AVS 46th International Symposium
    Surface Science Division Wednesday Sessions
       Session SS3+EM-WeM

Paper SS3+EM-WeM2
Si Surface Passivation: Si(111):GaSe versus Si(111):As

Wednesday, October 27, 1999, 8:40 am, Room 604

Session: Surface Electronic Structure
Presenter: A. Bostwick, University of Washington
Authors: A. Bostwick, University of Washington
S. Meng, University of Washington
B.R. Schroeder, University of Washington
E. Rotenberg, Lawrence Berkeley National Laboratory
F.S. Ohuchi, University of Washington
M.A. Olmstead, University of Washington
Correspondent: Click to Email
Heteroepitaxy on Si(111)7x7 requires removal of the deep reconstruction and accompanying dangling bonds. One way to passivate the Si(111) surface and remove the reconstruction is exposure to As, forming Si(111):As 1x1.@footnote 1@ The initial chemisorption of GeSe on Si(111)7x7 surfaces also results in a nearly ideally terminated 1x1 surface, quite similar to Si(111):As.

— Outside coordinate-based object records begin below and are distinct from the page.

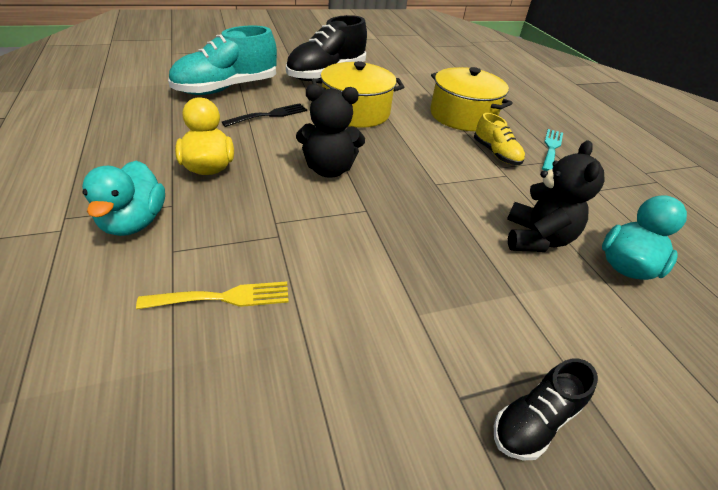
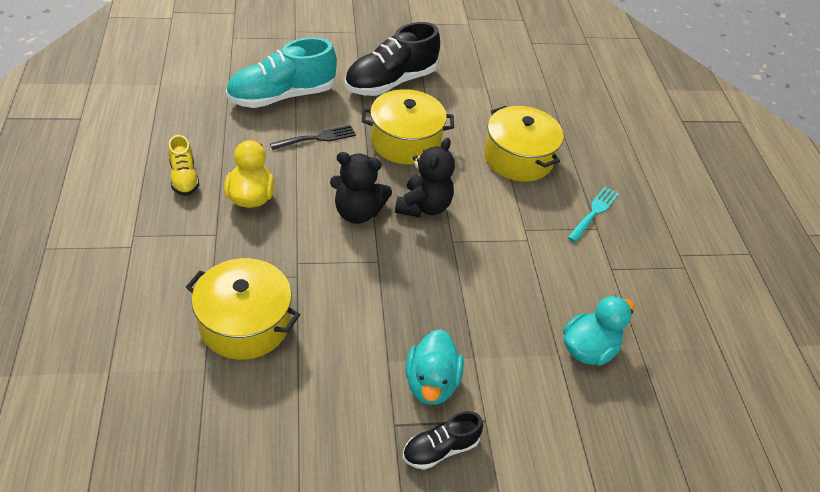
camera: 10 degrees right, 5 degrees up
(134, 222) = (185, 247): turquoise duck -> turquoise duck (431, 383)
(223, 297) = (245, 323): yellow fork -> yellow pot
(496, 154) = (530, 213): yellow shoe -> yellow shoe (184, 177)
(536, 238) = (520, 311): black teddy bear -> black teddy bear (423, 206)

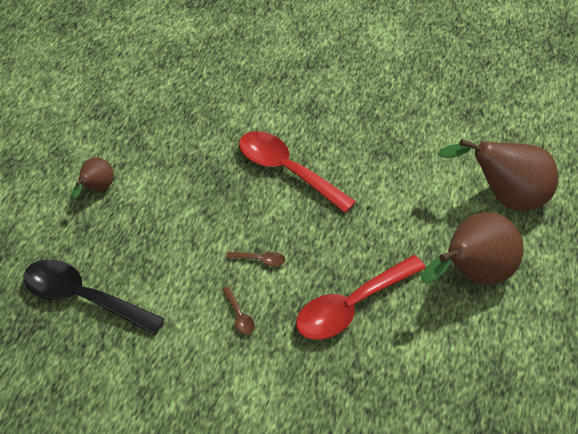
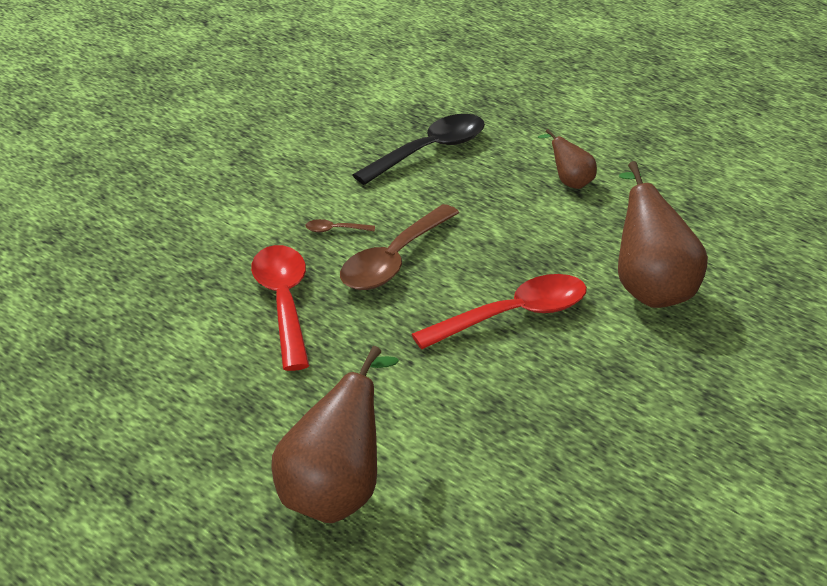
camera: 115 degrees right, 15 degrees down
(260, 260) = (394, 261): brown spoon -> brown spoon, size x2.50
(472, 274) = (246, 409): brown pear -> brown pear (651, 289)

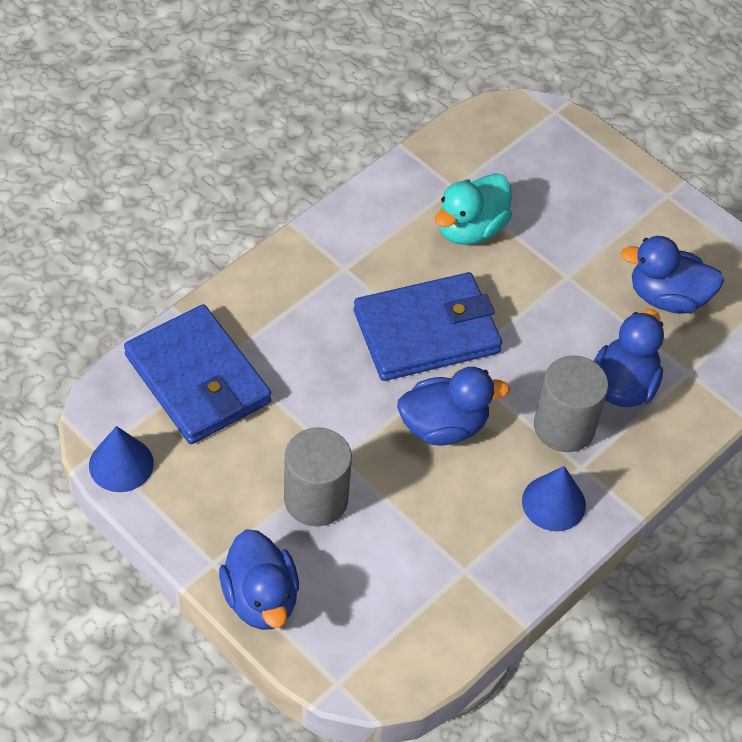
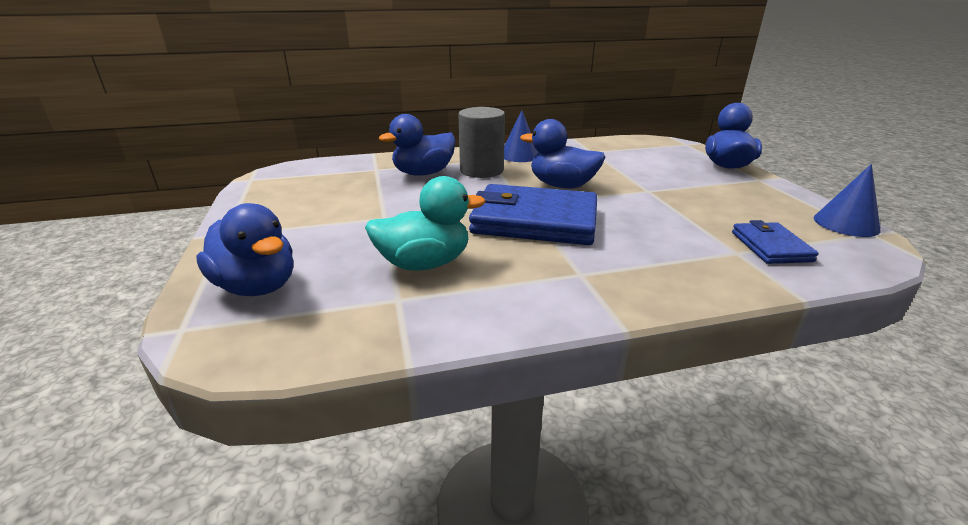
camera: 145 degrees left, 25 degrees down
(197, 379) = (770, 246): blue wallet -> blue wallet, size x0.52
(316, 499) = (675, 182): grey cylinder -> none
(667, 297) = (333, 192): blue duck -> blue duck (257, 286)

Ga and Se occupy bulk Si sites, with Ga directly above Si (T1 site) and Se forming three back-bonds to Ga (H3 site). This (1x1) structure is the same as half a bulk GaSe layer, and initiates GaSe heteroepitaxy on Si(111). The very small (less than 0.1 eV) Si 2p core level shift shows the interface silicon to be in a bulk-like environment with minimal charge transfer, in contrast to As terminated silicon (0.75 eV shift). Electron counting arguments predict a lone-pair state on the Si(111):GaSe 1x1 surface, very similar to the As case. We observe such a state with angle-resolved ultraviolet photoemission spectroscopy. It has a similar E(k) dispersion to Si(111):As, though a somewhat larger bandwidth. We find a second surface state between this lone-pair state and the first bulk state, which we attribute to Ga-Se bonds. In addition, the zone-center bulk state, degenerate in bulk Si, is split by about 0.5 eV. This surprising result is not found for Si(111):As. We tentatively attribute the splitting to the Si-Ga interaction. @FootnoteText@ M. A. Olmstead, R. D. Bringans, R. I. G. Urhberg and R. Z. Bachrach, Phys. Rev. B 34, 6401 (1986).